Rupanya sejak awal, baik pak Mandet dan wanita itu tahu, bila jatuhnya Nita bukan perkara kesalahannya yg tak bisa melompat turun dari atas bak Truk, melainkan ada sosok penunggu tanah lapang yg sejak awal mau mencelakai Nita yg malang tersebut. 

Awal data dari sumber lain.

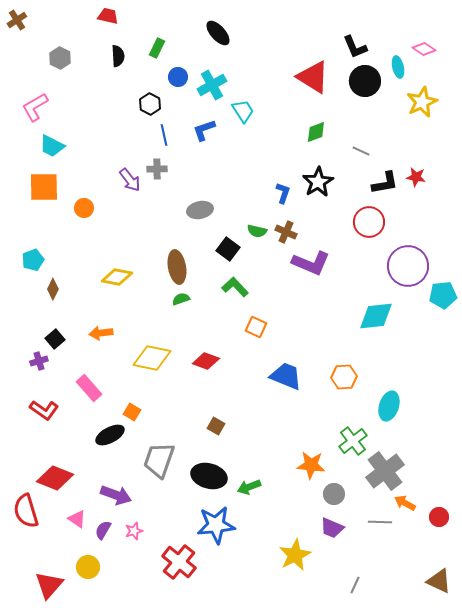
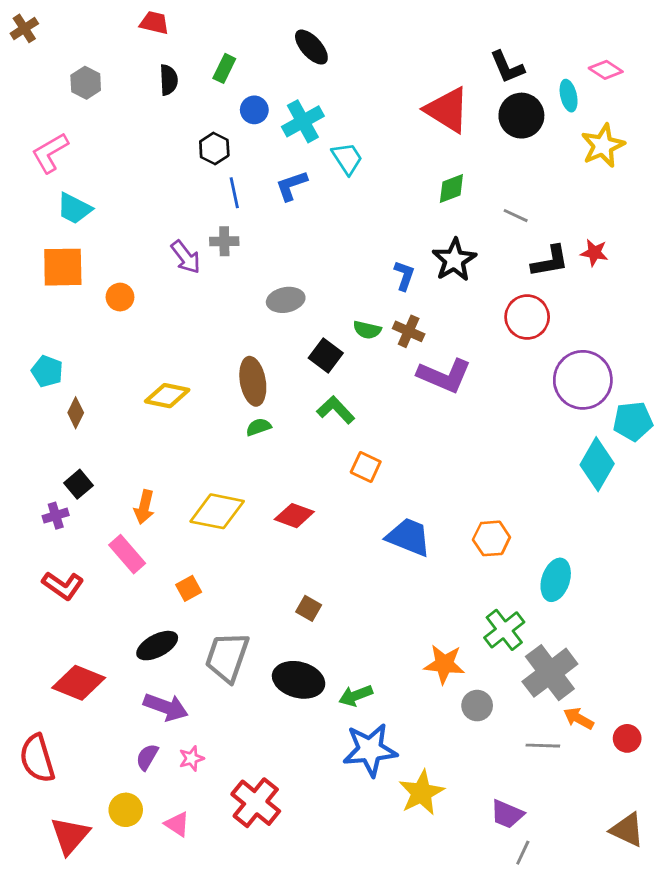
cyan pentagon: (33, 260) -> (47, 371), turned -30
cyan diamond: (376, 316) -> (597, 464), moved, turned -54
orange arrow: (101, 333) -> (144, 507), moved, turned -70
orange square: (132, 412) -> (189, 588), turned 30
black ellipse: (110, 435) -> (157, 646), moved
red semicircle: (26, 511) -> (37, 758), moved
pink triangle: (77, 519) -> (177, 824), moved
blue star: (216, 525) -> (370, 750), moved
purple trapezoid: (332, 528) -> (507, 814), moved
gray line: (355, 585) -> (523, 853), moved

Dan sejak kedatangannya ke rumah Sangkal Putung ini, pak Mendet sudah memberi minyak pada tangannya untuk menarik paksa perewangan yg ada di kediaman ini agar mengusik makhluk itu, sampai tiba waktunya bagi pak Mandet melakukan tugasnya. Ia berkata tiga hari sebagai pengecoh saja 

Selain itu, ada beberapa hal yg musti pak Mandet lakukan di sini, yg lebih tidak dimengerti oleh Nita, ibu-nya ikut turut andil dalam melaksanakan ritual di rumah Sangkal putung ini. Jadi, ketika Nita sudah sadar ia bertanya, dimana sosok yg menganggunya itu sekarang berada? 

Pak Mandet lalu memandang ruang kosong dibelakang Nita, ia lalu berkata, "jauh, dia gak bakalan ganggu kowe maneh" (jauh, dia tidak akan menganggumu lagi),

Meski tidak puas dengan jawaban tersebut, Nita mencoba mengerti alasan dibalik rahasia ini, namun, ia masih memiliki pertanyaan lain, hal ini soal, seseorang yg mengenakan mukena yg sempat dia lihat, Nita bertanya perihal itu?

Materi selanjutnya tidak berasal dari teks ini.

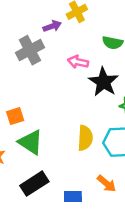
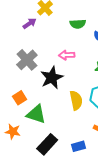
gray cross: (30, 50) -> (27, 60), moved
pink arrow: (78, 62) -> (67, 55), moved
black star: (104, 82) -> (52, 78), moved, turned 30

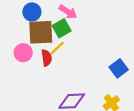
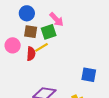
brown square: (41, 32) -> (31, 32), size x0.6
blue square: (119, 68) -> (89, 75), turned 35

Pak Mandet tak menjawabnya, ia hanya tersenyum kemudian berlalu pergi.

Semuanya sudah selesai setidaknya. 

Dan ketika, Nita bersiap pulang dengan mobil kijang saudaranya, ibu-nya baru bercerita, kalau, pada malam ketika dia keluar, dan kembali ke kamar Nita, ia melihat Nita sedang duduk membelakangi dirinya, sewaktu beliau memanggil, "Nit-Nita-Nit"

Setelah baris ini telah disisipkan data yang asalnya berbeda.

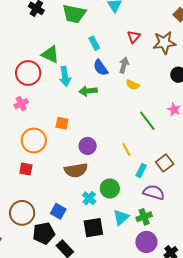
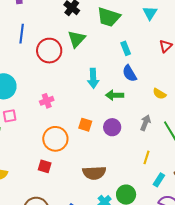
green triangle: (50, 54) -> (77, 39), moved, turned 42
gray arrow: (124, 65) -> (145, 123), moved
red circle: (28, 73) -> (49, 51), moved
purple circle: (88, 146) -> (112, 127), moved
yellow line: (126, 149) -> (147, 157), turned 40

Kepalanya berputar 180 derajat. 

Hal itu lah yg membuatnya kemudian memanggil pak Mandet.

Apapun itu, bila untuk merasakan rasa sakit yg sama, Nita tak mau lagi kembali ke Sangkal Pitung tersebut, karena terlalu banyak hal yg ada diluar nalar tinggal di dalam sanggar mengerikan itu. 

Terimakasih sudah mau membaca cerita ini, tak ada niat untuk menjelekkan apapun, hanya sekedar berbagi cerita yg pernah dialami oleh sepupu saja. Perihal dimana tempatnya saya tak bisa mengatakan, namun, tempat itu masih menjadi jujukan oleh orang-orang yg ingin menyembuhkan diri.

Sekian untuk malam ini, berikutnya kita lanjutkan thread lain, sekali lagi maturnuwun, semoga malam kalian hari ini menyenangkan.